Tuesday, 11 January 2011
Interview with the two oldest men in St Mawes
Interview with John Andrews and Douglas Sawle 9/01/11
These two old friends often enjoy reminiscing, and comparing their memories so it was a privilege for me to share their company. They compete with each other for the position of; Oldest resident, in the small costal village of St Mawes, Cornwall, with Douglas Sawle coming in for the cup at 91yrs young. Winning the race is something Douglas is used to, from his sailing days in the St Mawes ‘One-Design’ class.
Not much remains of the 1930s Cornwall, which existed when the Rosemarie was built, but both John and Douglas can remember the Henderson family living at Greystones, Tredenham Road, St Mawes. For me this second-hand account is a true treasure, for it is as near as I can possibly get to the man who first perceived and then facilitated the building of Rosemarie at R.S Burts & Sons, Little Falmouth; Mr Arthur Henry Henderson. I heard for the first time; a description of the boat in her original condition, apparently she was ‘Spotless’ in a Black finish with white trim. She was described as a luxury passenger boat, designed for private picnics and costal excursions, visiting the Helford and pleasure cruising up the coast as far as Looe and Fowey. She also had her own permanently employed deck-hand, who would have been dressed in the strict attire of that time, sporting a white-topped flat cap during the summer months and a black cap for the winter. During the winter months the Rosemarie was laid up on Polvarth beach where she would have been scrubbed annually and re-painted ready for the next season.

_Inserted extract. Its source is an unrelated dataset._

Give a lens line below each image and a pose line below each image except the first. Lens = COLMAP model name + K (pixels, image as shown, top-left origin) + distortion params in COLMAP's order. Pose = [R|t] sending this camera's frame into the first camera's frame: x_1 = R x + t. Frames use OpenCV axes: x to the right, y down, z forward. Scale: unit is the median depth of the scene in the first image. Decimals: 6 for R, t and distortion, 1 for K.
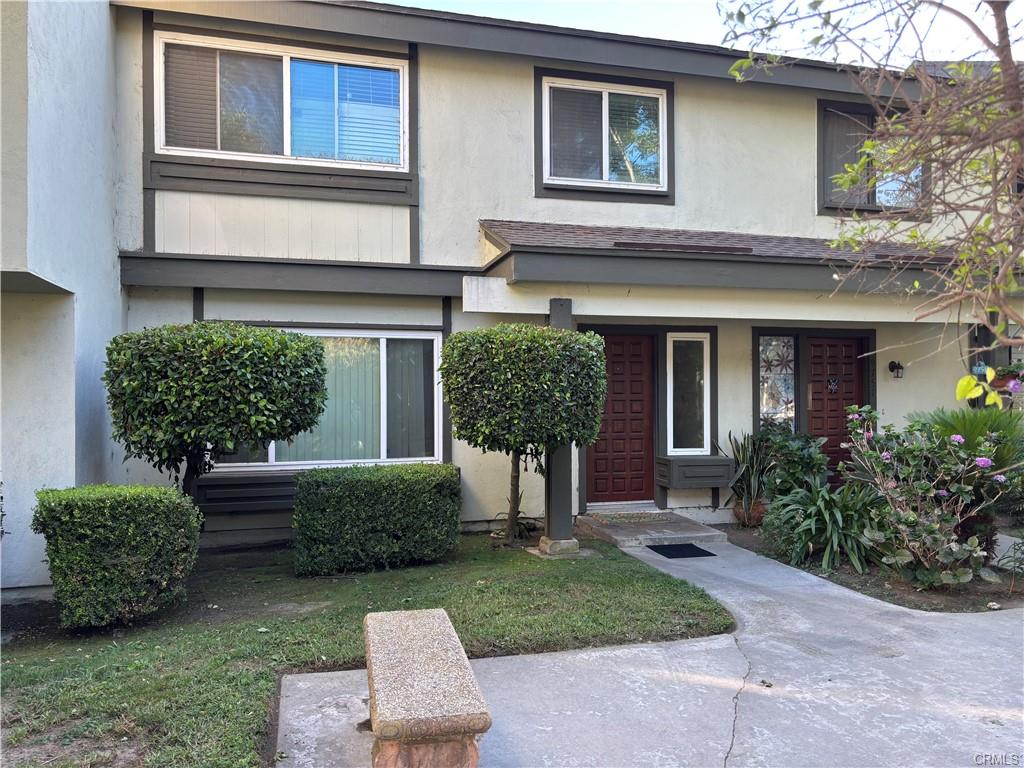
lens RADIAL K [[808.4, 0, 512.0], [0, 808.4, 384.0], [0, 0, 1]] dist [0.010298, 0.000862]
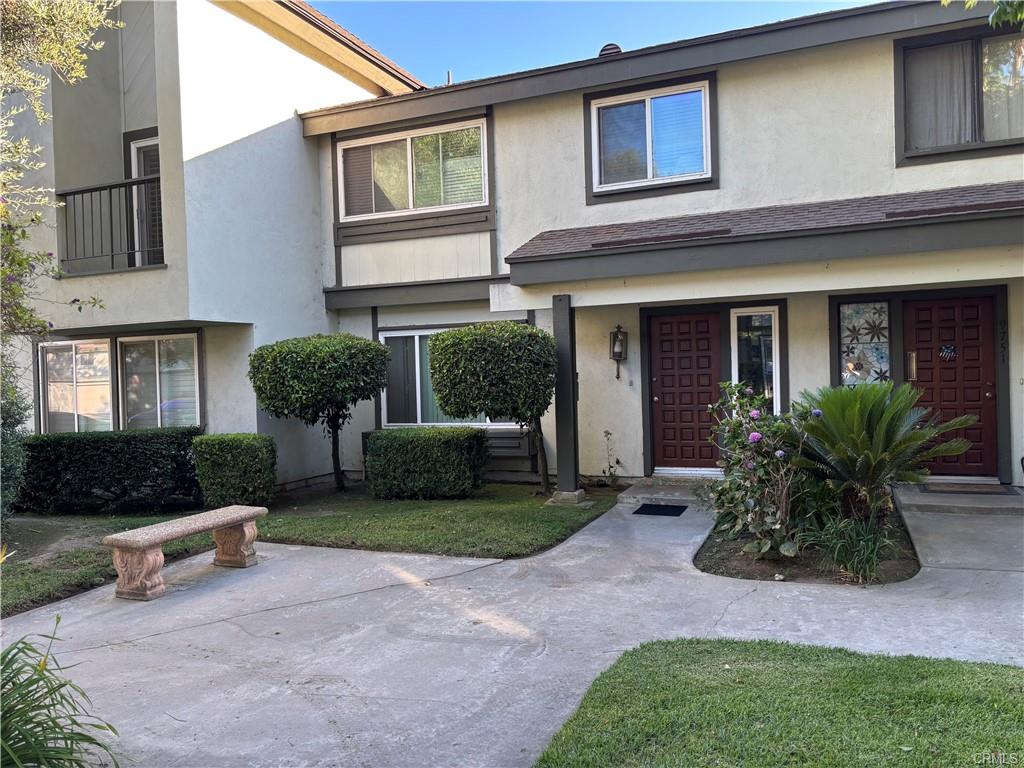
lens RADIAL K [[808.4, 0, 512.0], [0, 808.4, 384.0], [0, 0, 1]] dist [0.010298, 0.000862]
pose [[0.768327, -0.010268, -0.639975, 0.733055], [0.037106, 0.998904, 0.028520, -0.008323], [0.638981, -0.045659, 0.767867, 0.009543]]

I happen to have a very fortunate photograph of Tredenham Road, from my Great Auntie Dees collection; I estimate it was taken in the late 1930s. The house in the centre of the picture with the flag-pole in the garden is ‘Greystones’ (the house where Henderson lived) and I guess my great-grandmothers house would have been one of the neighbouring buildings, as I know they also lived in Tredenham Road at this time, and why else would Dee have kept this post-card? Perhaps they knew one another; it’s quite a thought, and certainly a happy co-incidence.
I also learned some more about the Rosemaries wartime history from John and Douglas as they recall the Rosemarie at the return from Dunkirk, and the troops coming ashore in their masses. It seems she worked as an inspection ship, in Falmouth harbour before going down to Penzance for the duration, which was all news to me.
Rosemaries official registry was closed in 1948, and her last registered owner was Francis Bertram Sawle, first cousin to Douglas Sawle and married to a Clode. This makes further sense of the ferryboat or ‘Passenger’ boat history (as I stand corrected by the lads) which I already possess. It seems that Francis B. Sawle and Tommy Clode were in a business partnership, and ran ferries and then hire boats up to the late 1970s. The Rosemarie ran from St Mawes to the Prince of Wales Pier and was hired out for excursions until the mid 50s.